La partita sui dazi ha dato un primo risultato, anche se non definitivo. Al netto delle scontate letture diverse a destra e a sinistra, il giudizio largamente prevalente in Italia e all’estero è che l’Europa abbia subito – o, meglio, non abbia saputo o voluto evitare – una sconfitta dura nel merito e umiliante nei modi. Il bullo di Washington ha stravinto.
Forse si potrà solo ridurre il costo della sconfitta in singoli settori e per casi particolari. La cosa riguarda ovviamente tutto il paese. Ma tocca in specie il Mezzogiorno. La maggiore fragilità del tessuto produttivo accresce il possibile effetto negativo dell’aumento dei dazi al 15%. Questo giornale dà ampio conto dell’analisi Svimez che quantifica l’impatto, specificando che la Campania è, nel Mezzogiorno, la regione più colpita in termini sia assoluti che relativi. Agroalimentare, automotive e farmaceutica sono tra i settori più a rischio, con centinaia di milioni di euro e migliaia di posti di lavoro in ballo. Un minore pessimismo viene da chi guarda a punti ancora non noti o da definire dell’accordo. Ma l’atteggiamento dell’amministrazione Usa in queste ore lascia poco sperare. Ci vorrà qualche tempo per conoscere l’effettivo punto di caduta. Ma certo bisogna da subito prepararsi al peggio, e fare il possibile per parare il colpo.
Sarà compito anzitutto del governo nazionale definire una strategia per sostenere i settori in difficoltà, e trovare le risorse necessarie. Con conti pubblici già in affanno, ci sarà una dura competizione tra territori per ottenere una fetta di aiuti. E rischiamo per l’ennesima volta di scoprire un paese di figli e figliastri. Avremmo quindi bisogno non domani, ma oggi, di avere una politica forte e autorevole, in grado di farsi valere sul piano nazionale nelle scelte che verranno. Ce l’abbiamo? Certamente no. Dei dazi si parla da mesi.

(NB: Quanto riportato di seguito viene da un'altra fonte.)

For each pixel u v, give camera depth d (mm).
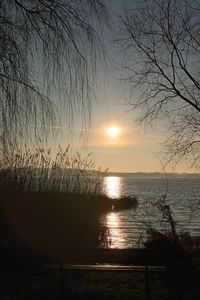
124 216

Una prima stima Svimez del potenziale impatto sul Mezzogiorno risale al 4 febbraio: si segnalava che il contributo del Sud alle esportazioni italiane era al 28,4% in automotive, elettronica e informatica, al 22,6% in agrifood, all’11,2% in farmaceutica. Abbastanza, si direbbe, per attirare l’attenzione di un ceto politico degno del nome. Sono passati quasi sei mesi. Di cosa ha discusso da allora quel ceto politico? Quasi esclusivamente di terzo mandato, poltrone e candidature.
Ora l’aumento dei dazi cade su un panorama generale già difficile. Aree interne, difficoltà sui fondi Pnrr, carenze nell’erogazione di servizi pubblici essenziali come istruzione, sanità, trasporti, povertà diffusa assoluta e relativa, danno il quadro di un Mezzogiorno in cui pochi isolati indicatori economici offrono segnali positivi, della cui tenuta è possibile dubitare.
È un quadro che senza interventi efficaci può solo peggiorare con l’aumento dei dazi. La domanda è: esiste un progetto alternativo della politica meridionale, almeno nelle due grandi regioni – Campania e Puglia – che si apprestano ad andare al voto? Non se ne coglie segno nel dibattito. Per contro, leggiamo di Calderoli che va avanti con le trattative sull’autonomia differenziata, senza tenere alcun conto delle indicazioni della sentenza 192/2025 della Corte costituzionale, e senza coinvolgere in alcun modo il Parlamento. Capiamo bene che la politica è fatta anche di ambizioni personali, di trattative alla De Luca per sé e per i suoi, di turbolenze tra fazioni pro o contro un segretario/a, di voglia di piantare una bandierina, di nomine e di incarichi.
Ma non può essere solo questo. Un progetto, un’idea di futuro, una speranza di vita migliore non devono mancare. Ed è anche vero che a Roma la salute non è migliore. Un ultimo sondaggio ci dice che per larga parte degli italiani una riforma epocale – la giustizia – avrà un impatto minimo o nullo sulla propria vita. Questo la dice lunga sulle priorità di maggioranza. Ma non è cosa che ci consoli. Vorremmo che d’ora in poi la campagna elettorale parlasse un linguaggio diverso.
Come vorremmo una politica che desse a ognuno la certezza di non morire sul lavoro, e il diritto a una retribuzione sufficiente a sé e alla famiglia e a un’esistenza libera e dignitosa (art. 36 Cost.). Ma, se ci guardiamo attorno e con il governo che c’è, forse è sperare troppo.